Exercise brief.
Quote word for word the stretch of lines below, from the one containing "country: United States" through the last line.

Data list
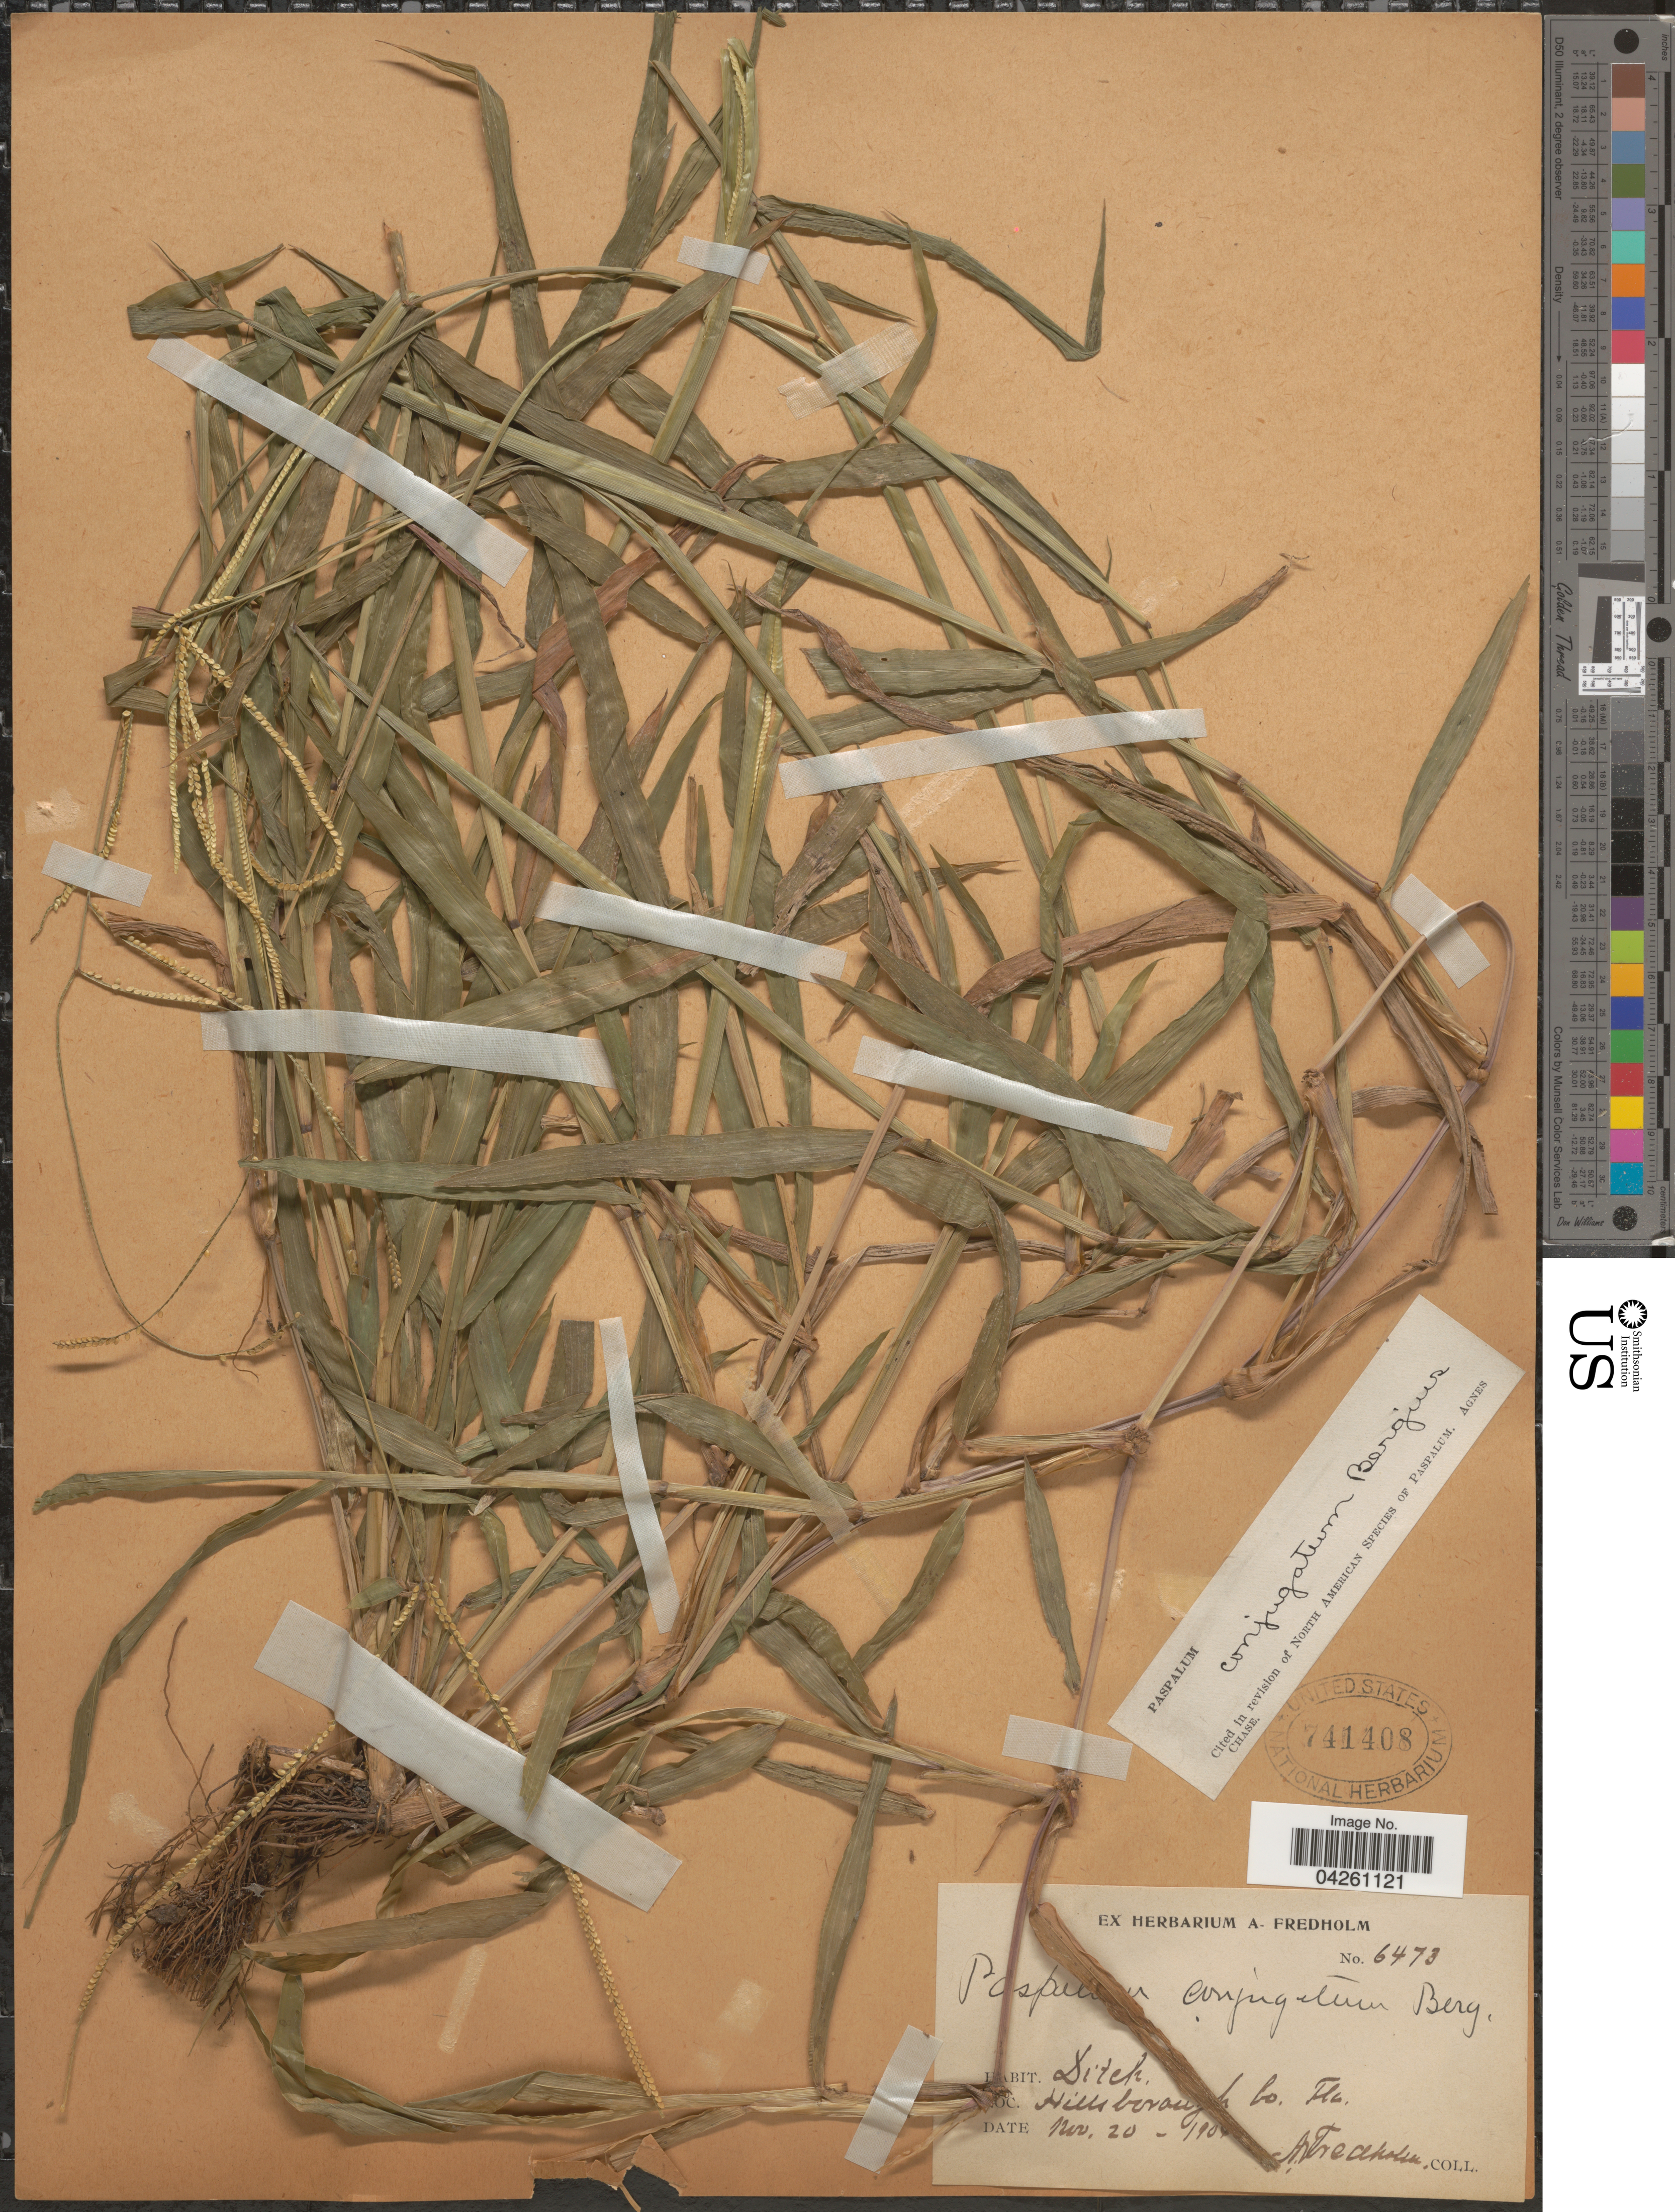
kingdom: Plantae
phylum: Tracheophyta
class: Liliopsida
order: Poales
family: Poaceae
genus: Paspalum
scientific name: Paspalum conjugatum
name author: P.J. Bergius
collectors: A. Fredholm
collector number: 6473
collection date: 1904-11-20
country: United States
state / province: Florida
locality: Hillsborough Co.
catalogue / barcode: US 741408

Answer to the task.
country: United States
state / province: Florida
locality: Hillsborough Co.
catalogue / barcode: US 741408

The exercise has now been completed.